Jagannatha’s Appearance in San Francisco

The story to which Brahmananda refers at the end of his quote happened in the spring of 1967. One day, Syamasundara, one of Srila Prabhupada’s earliest West Coast disciples, hurried into his guru’s San Francisco apartment, carrying a surprise. He excitedly took a small item out of his shopping bag and placed it on Prabhupada’s desk for authoritative perusal.

“What is this?” Prabhupada asked, his eyes opening wide as he looked down at the three-inch wooden image before him.

For Prabhupada it was a familiar form, but entirely out of context – what was it doing here in San Francisco, in the middle of the hippie era? It was His very own Lord Jagannatha, making an unexpected if long-awaited appearance.

Srila Prabhupada immediately folded his palms in traditional anjali style and bowed down, offering the exotic figure full Vaishnava respects. Prabhupada then started reciting melodious Sanskrit prayers and encouraged both Syamasundara and Mukunda, another early disciple in the room, to bow before little Jagannatha as well. With no knowledge of the rich tradition behind the Prabhupada’s actions, the disciples were shocked.

“You have brought Jagannatha, the Lord of the universe,” he said, smiling, and delighted beyond words. “He is Krishna. Thank you very much.”

Prabhupada was overcome with joy and proceeded to tell them the Jagannatha story.

“But where did you get this deity?”

The young men explained that Malati, Syamasundara’s wife, had found it in a store called Cost Plus Imports.

“Bring her to me.”

And so they did.

“Malati, you have found this?”


“There are others?”

“Oh yes, a whole barrelful.”

“No, no. Two others?”

“Yes, two more barrels with different figures.”

Prabhupada held up little Jagannatha and said, “This is Krishna. The other two figures will be His sister, Subhadra, and His brother, Balarama. Bring them.”

Malati and Syamasundara rushed to the imports store and bought the two other figures in the set. They hurried back and dutifully gave the little statues to their spiritual master. As he placed the three forms on his desk, he looked at them with loving affection. Then he looked up at his disciples and asked if any of them knew how to carve.

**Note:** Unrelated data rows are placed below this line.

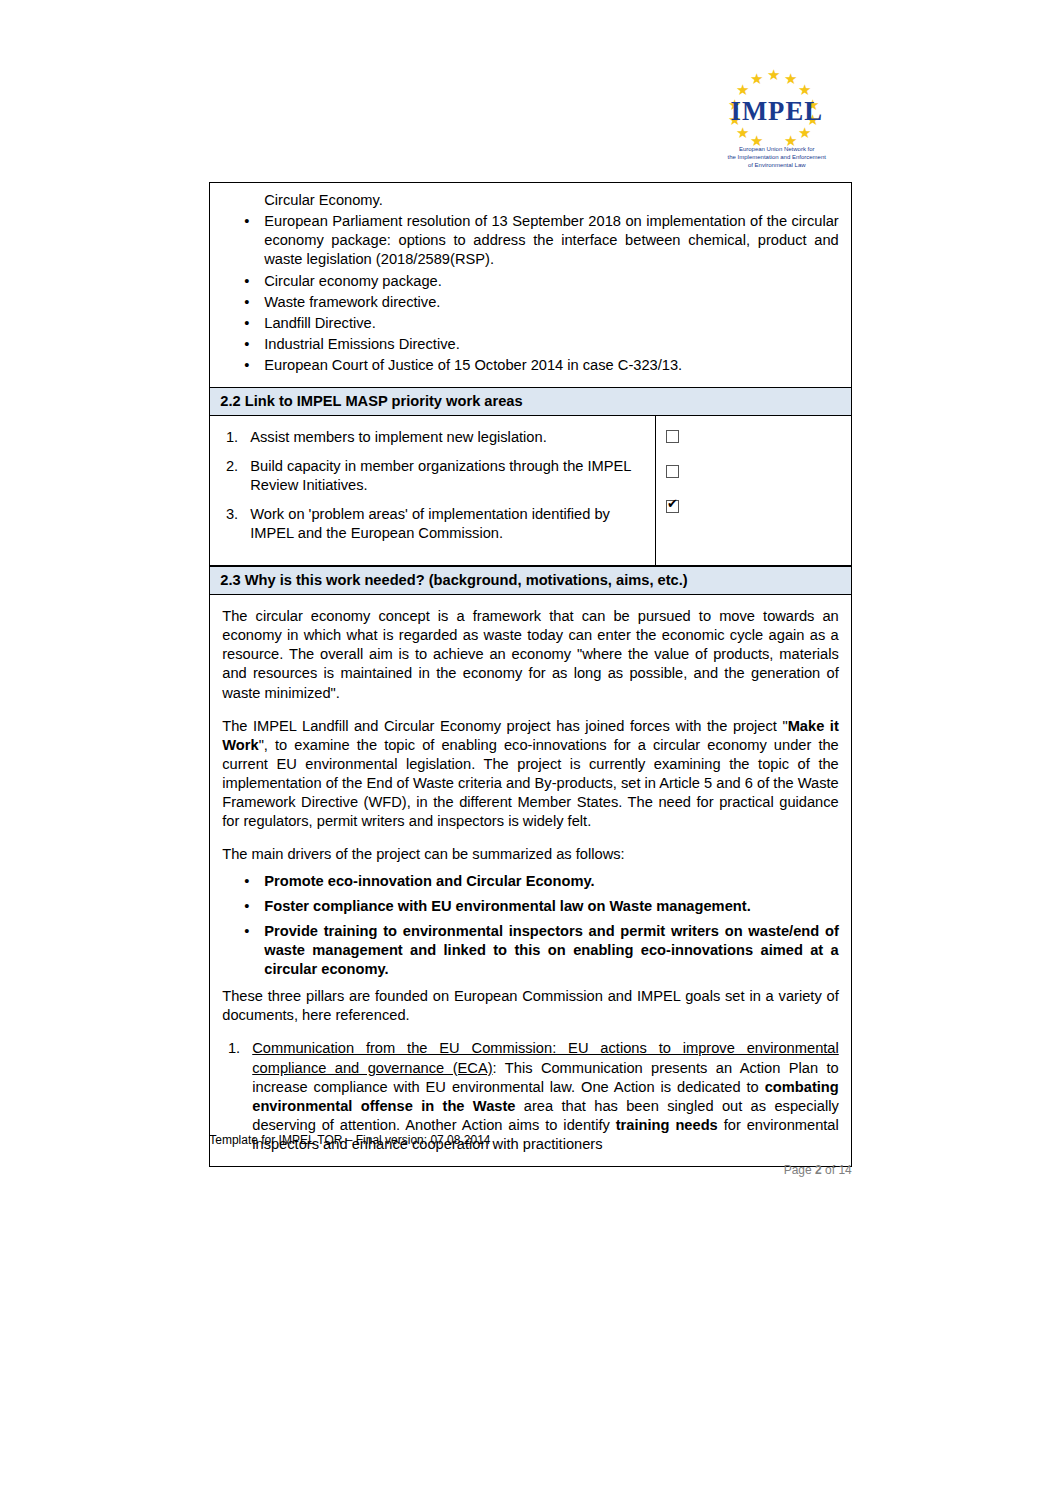★ ★ ★ ★ ★ ★ ★ ★ ★ ★ ★ ★ ★
IMPEL
European Union Network for
the Implementation and Enforcement
of Environmental Law
Circular Economy.
European Parliament resolution of 13 September 2018 on implementation of the circular economy package: options to address the interface between chemical, product and waste legislation (2018/2589(RSP).
Circular economy package.
Waste framework directive.
Landfill Directive.
Industrial Emissions Directive.
European Court of Justice of 15 October 2014 in case C-323/13.
2.2 Link to IMPEL MASP priority work areas
Assist members to implement new legislation.
Build capacity in member organizations through the IMPEL Review Initiatives.
Work on 'problem areas' of implementation identified by IMPEL and the European Commission.
2.3 Why is this work needed? (background, motivations, aims, etc.)
The circular economy concept is a framework that can be pursued to move towards an economy in which what is regarded as waste today can enter the economic cycle again as a resource. The overall aim is to achieve an economy "where the value of products, materials and resources is maintained in the economy for as long as possible, and the generation of waste minimized".
The IMPEL Landfill and Circular Economy project has joined forces with the project "Make it Work", to examine the topic of enabling eco-innovations for a circular economy under the current EU environmental legislation. The project is currently examining the topic of the implementation of the End of Waste criteria and By-products, set in Article 5 and 6 of the Waste Framework Directive (WFD), in the different Member States. The need for practical guidance for regulators, permit writers and inspectors is widely felt.
The main drivers of the project can be summarized as follows:
Promote eco-innovation and Circular Economy.
Foster compliance with EU environmental law on Waste management.
Provide training to environmental inspectors and permit writers on waste/end of waste management and linked to this on enabling eco-innovations aimed at a circular economy.
These three pillars are founded on European Commission and IMPEL goals set in a variety of documents, here referenced.
Communication from the EU Commission: EU actions to improve environmental compliance and governance (ECA): This Communication presents an Action Plan to increase compliance with EU environmental law. One Action is dedicated to combating environmental offense in the Waste area that has been singled out as especially deserving of attention. Another Action aims to identify training needs for environmental inspectors and enhance cooperation with practitioners
Template for IMPEL TOR – Final version: 07.08.2014
Page 2 of 14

By Krishna’s divine arrangement, Syamasundara had been a wood sculptor by profession. Prabhupada asked him to carve larger replicas of the little deities. He did so, and thus Lord Jagannatha manifested in the Western world. On March 26, 1967, at 518 Frederick Street, Srila Prabhupada conducted ISKCON’s first installation ceremony, effectively bringing the deities Jagannatha, Balarama, and Subhadra to the Western world, as predicted by his spiritual master. He also introduced ISKCON to a new mantra, jagannathah svami nayana-patha-gami bhavatu me: “Lord Jagannatha, Lord of the universe, please be visible to me.”